Once you internalize hash tables, dozens of interview problems collapse from O(n²) to O(n) with a single observation: “if I knew whether I’d seen this before, the answer would be trivial.”
What you’ll learn today
- The hash table model — buckets, keys, values, the hash function that maps one to the other
- What makes a hash function good or bad, and why we don’t have to write our own
- Collisions — when two different keys hash to the same bucket — and the two strategies to handle them: chaining and open addressing
- Load factor and resize — why insert is amortized O(1) even though it sometimes does a lot of work
- The stdlib hash maps in C++, Python, and Java — and the four operations you’ll actually use
- Where hash tables power real systems — caches, database indices, content addressing, deduplication, distributed sharding
- The advanced toolkit: Bloom filters, consistent hashing, perfect hashing, cuckoo hashing, hash flooding defenses
- Ten interview problems across the full difficulty range, from one-line lookups to a full LRU Cache implementation
Why hash tables are everywhere
A few problems that start O(n²) and become O(n) the moment you reach for a hash map:
- Two Sum — “find two numbers that add to target.” Naive: nested loops. With a hash map: one pass.

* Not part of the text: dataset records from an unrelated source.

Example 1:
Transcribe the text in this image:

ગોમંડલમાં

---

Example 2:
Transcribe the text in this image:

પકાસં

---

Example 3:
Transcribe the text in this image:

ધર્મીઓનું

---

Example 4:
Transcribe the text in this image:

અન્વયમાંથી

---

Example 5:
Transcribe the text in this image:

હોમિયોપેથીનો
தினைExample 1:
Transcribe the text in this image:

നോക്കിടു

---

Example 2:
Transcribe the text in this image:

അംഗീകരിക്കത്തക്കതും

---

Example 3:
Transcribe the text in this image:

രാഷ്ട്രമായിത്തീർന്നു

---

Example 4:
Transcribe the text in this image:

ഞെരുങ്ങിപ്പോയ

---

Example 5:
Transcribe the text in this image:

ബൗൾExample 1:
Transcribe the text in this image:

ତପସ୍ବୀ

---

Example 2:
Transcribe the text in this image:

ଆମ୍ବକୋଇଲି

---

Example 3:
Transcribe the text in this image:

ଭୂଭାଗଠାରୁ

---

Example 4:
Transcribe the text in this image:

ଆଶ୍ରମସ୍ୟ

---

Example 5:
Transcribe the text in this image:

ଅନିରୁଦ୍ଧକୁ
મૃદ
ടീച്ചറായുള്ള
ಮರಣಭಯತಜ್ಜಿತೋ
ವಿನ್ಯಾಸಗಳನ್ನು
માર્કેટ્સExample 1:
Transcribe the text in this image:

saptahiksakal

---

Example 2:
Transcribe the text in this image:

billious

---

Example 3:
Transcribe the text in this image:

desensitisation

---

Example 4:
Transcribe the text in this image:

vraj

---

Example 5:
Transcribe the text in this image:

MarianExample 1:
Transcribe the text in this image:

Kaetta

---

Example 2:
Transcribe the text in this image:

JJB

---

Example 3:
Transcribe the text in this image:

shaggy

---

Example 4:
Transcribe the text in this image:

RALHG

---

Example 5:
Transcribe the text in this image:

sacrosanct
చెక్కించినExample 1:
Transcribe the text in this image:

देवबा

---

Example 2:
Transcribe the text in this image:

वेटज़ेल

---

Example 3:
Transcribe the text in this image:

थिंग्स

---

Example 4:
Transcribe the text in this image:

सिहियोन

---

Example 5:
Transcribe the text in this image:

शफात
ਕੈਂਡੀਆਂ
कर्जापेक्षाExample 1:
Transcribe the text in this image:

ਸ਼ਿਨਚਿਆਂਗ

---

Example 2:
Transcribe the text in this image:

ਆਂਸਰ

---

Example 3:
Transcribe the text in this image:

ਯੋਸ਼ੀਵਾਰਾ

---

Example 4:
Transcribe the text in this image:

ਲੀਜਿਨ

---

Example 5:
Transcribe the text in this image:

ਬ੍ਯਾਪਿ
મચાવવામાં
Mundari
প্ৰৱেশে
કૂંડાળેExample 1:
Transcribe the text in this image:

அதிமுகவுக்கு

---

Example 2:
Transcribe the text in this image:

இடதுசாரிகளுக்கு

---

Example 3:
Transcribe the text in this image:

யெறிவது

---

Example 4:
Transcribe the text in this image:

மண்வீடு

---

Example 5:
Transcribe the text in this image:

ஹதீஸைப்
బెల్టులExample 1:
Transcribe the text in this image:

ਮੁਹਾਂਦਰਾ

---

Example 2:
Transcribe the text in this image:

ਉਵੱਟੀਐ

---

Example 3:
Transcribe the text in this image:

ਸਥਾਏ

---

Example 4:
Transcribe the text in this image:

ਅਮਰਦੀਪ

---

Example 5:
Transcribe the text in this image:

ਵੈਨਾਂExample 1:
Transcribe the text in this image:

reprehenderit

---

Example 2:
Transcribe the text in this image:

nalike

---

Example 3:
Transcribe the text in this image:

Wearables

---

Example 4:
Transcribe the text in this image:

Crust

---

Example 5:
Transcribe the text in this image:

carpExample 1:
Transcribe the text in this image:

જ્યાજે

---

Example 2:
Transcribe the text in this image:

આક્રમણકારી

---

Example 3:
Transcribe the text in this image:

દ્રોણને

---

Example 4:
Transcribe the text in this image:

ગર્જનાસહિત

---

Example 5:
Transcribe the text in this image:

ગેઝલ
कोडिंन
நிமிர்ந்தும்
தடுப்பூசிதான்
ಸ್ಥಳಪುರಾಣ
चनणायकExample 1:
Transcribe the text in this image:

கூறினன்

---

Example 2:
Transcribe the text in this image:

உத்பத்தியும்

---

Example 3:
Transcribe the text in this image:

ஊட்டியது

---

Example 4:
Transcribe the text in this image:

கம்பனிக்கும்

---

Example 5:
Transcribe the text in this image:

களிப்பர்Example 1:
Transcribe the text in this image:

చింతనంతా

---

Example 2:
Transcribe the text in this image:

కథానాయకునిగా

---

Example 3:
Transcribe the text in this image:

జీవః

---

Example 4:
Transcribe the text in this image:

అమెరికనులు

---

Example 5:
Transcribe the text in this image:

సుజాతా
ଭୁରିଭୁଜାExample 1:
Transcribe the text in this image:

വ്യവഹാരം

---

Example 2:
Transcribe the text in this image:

- Contains Duplicate — same idea, even simpler.
- Group Anagrams — bucket strings by their sorted form (or character signature).
- Longest Substring Without Repeating Characters — track which characters are in the current window.
- First Unique Character — count frequencies, then walk back through the string.
Every single one is “I want to know if I’ve seen X before, fast.” A hash map answers that in O(1).
You’ve already met hash maps in passing. They’re what makes Two Sum O(n), what powers Counter in Top K Frequent, and what dict is built on in Python. Today we open the hood.
Roadmap
- Introduction — the bucket model, hashing, the O(1) average analysis, and what can go wrong.
- Collisions & Load Factor — chaining vs open addressing, why we resize, and how amortized analysis keeps insert at O(1).
- Using Hash Maps — the standard library API in C++, Python, and Java, plus the patterns you’ll use 90% of the time.
- Applications — where hash tables actually earn their keep: caches, DB indices, Git’s content addressing, deduplication, message routing.
- Advanced Topics — Bloom filters, consistent hashing for distributed systems, cuckoo & hopscotch hashing, hash flooding attacks, perfect hashing.
- Basic Questions — warm-up exercises: design a tiny hash map, collision counting, hand-trace inserts, frequency tasks.
- Practice Questions — ten interview classics that all collapse to “use a hash map.”
The mental model: a hash map is a labelled mailbox system with a clerk who computes addresses really fast.